—Vous le lui demanderez à elle-même, poursuivit Raymond, et vous lui conterez votre cas. Sûrement elle ne vous refusera pas le prix qui est dû à votre exploit, la glorieuse récompense que vous avez si vaillamment méritée. Ce ne sont point mes affaires. A Florence, vous vous êtes permis à mon égard un badinage que j'ai jugé offensant; cette nuit, vous avez aggravé l'insulte en enlevant de ma maison une jeune fille dont j'étais responsable. C'est de quoi je vous demande raison, et voilà l'unique objet de ma visite."
M. Gordon le considéra un instant en silence, puis s'écria: "Eh bien! soit, vous êtes fou; mais la folie est contagieuse, et je sens que la vôtre me gagne. Vous voulez vous battre, je le veux aussi. Quand? aujourd'hui même. Où? ici, dans ce jardin. Nos témoins? nous nous en passerons. Les armes? les premiers pistolets venus, ceux-ci par exemple que je n'ai pas encore essayés."
Il courut au râtelier, y décrocha une paire de pistolets, les fit examiner par Raymond, et se mit en devoir de les charger. "Cet endroit, reprit-il, est un lieu fort bien choisi. S'il advient malencontre à l'un de nous, tout le monde sait qu'il peut arriver à un tireur maladroit d'estropier un marqueur imprudent; la justice se contentera peut-être de cette explication. Seulement j'exige que, pour observer toutes les vraisemblances, nous allions, vous et moi, nous placer chacun à notre tour devant cette cible, jusqu'à ce que l'un des deux refuse le combat. Acceptez-vous mes conditions?" demanda-t-il à Raymond, qui l'observait d'un air surpris et semblait se demander s'il plaisantait.
M. Gordon ne plaisantait jamais, et Raymond finit par lui dire: "Vos idées sont baroques, monsieur; ce qui est encore plus singulier, c'est qu'elles me plaisent.
—Je suis enchanté de réussir enfin à vous proposer quelque chose qui vous agrée, repartit M. Gordon; c'est un bonheur que je n'ai pas eu à la chartreuse d'Ema. Reste à savoir qui tirera le premier; je désire que ce soit vous."
Raymond s'y étant nettement refusé, ils s'en remirent au sort, qui prononça en faveur de M. Gordon. "Renouvelons l'épreuve ou ajournons la partie, dit le jeune Anglais. Je ne suis pas en colère, il me serait impossible de tirer sur vous.

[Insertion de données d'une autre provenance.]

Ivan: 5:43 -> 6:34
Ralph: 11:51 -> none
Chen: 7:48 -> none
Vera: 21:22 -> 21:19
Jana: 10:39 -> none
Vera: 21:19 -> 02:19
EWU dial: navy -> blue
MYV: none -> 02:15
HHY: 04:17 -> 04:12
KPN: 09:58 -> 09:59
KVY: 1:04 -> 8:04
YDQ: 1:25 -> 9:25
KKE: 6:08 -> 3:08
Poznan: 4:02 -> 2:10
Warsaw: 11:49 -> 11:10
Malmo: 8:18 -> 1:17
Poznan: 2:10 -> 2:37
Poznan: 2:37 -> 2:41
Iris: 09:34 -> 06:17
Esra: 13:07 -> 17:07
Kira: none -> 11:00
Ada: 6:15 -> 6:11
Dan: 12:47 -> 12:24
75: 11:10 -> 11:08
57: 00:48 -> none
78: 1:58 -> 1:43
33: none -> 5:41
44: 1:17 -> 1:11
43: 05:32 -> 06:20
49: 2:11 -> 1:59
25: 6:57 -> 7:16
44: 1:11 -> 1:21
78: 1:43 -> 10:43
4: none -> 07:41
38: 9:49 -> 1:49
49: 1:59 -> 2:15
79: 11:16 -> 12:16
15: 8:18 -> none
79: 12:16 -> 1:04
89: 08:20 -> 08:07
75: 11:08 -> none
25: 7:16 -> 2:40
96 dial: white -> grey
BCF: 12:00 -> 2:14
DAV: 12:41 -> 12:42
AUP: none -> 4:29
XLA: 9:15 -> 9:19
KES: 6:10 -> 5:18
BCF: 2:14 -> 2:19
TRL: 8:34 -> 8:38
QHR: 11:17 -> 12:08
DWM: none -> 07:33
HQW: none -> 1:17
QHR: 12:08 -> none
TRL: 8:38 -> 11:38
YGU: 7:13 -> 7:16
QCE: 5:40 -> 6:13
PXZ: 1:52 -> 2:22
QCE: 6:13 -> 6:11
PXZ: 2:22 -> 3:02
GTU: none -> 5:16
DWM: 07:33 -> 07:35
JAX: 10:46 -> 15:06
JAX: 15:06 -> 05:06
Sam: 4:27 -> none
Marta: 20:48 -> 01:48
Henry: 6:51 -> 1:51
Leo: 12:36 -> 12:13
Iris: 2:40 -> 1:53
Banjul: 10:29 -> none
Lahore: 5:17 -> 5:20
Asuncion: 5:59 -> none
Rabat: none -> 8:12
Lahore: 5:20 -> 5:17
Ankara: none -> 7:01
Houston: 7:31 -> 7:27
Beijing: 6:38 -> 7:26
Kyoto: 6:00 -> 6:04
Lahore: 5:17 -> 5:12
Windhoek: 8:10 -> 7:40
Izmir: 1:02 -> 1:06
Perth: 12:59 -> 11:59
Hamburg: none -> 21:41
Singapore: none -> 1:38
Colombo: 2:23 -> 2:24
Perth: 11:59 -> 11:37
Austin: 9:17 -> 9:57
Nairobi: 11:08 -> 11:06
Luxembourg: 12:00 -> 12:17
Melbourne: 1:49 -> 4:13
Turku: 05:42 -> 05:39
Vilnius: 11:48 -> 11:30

—C'est un triste devoir que vous aurez à l'instant même la joie d'accomplir," lui répliqua Raymond, et il alla se poster devant la cible.
M. Gordon parut hésiter un instant; il avait l'attitude et la mine d'un homme qui se consulte et cherche quelque expédient pour sortir d'un mauvais pas. Puis, comme par l'effet d'une résolution soudaine, il souleva lentement son pistolet, l'arma, et le doigt sur la détente, il ajusta son homme.
On était au milieu d'avril, et il faisait le plus beau temps du monde. Le ciel était radieux; le jardin se parait d'une verdure nouvelle et commençait à refleurir. Autour d'un rucher se faisait entendre un confus bourdonnement d'abeilles qui revenaient de leur première picorée. Une mésange vint se poser sur la cime d'un lilas et entonna sa chanson; sa voix était limpide et fraîche, il semblait qu'elle eût le printemps dans la gorge. Raymond crut s'apercevoir que le ciel du bleu le plus doux et ce jardin gonflé de sève se regardaient l'un l'autre et murmuraient en le montrant du doigt: "L'homme que voici se plaisait à croire que sa vie était maudite. Le bonheur en cheveux blonds est entré chez lui, s'est assis à son foyer et lui a dit: Fais un signe, je suis à toi! Mais il lui a répondu: Tu es un fantôme, je ne veux pas te connaître. Et cet homme va mourir, car un pistolet est braqué sur lui." En ce moment, la mésange prit son essor, et il parut à Raymond que sa vie s'envolait avec elle, que son coeur, qui avait renié les dieux et méprisé l'espérance, venait de cesser de battre dans sa poitrine.
Cependant M. Gordon abaissa tout à coup son bras et son arme en disant: "Décidément, monsieur, je ne suis pas aussi fou que vous; je n'aime que les extravagances où il entre un peu de raison, et plus j'y réfléchis, plus je me convaincs que ce que nous faisons dans ce jardin est absolument déraisonnable.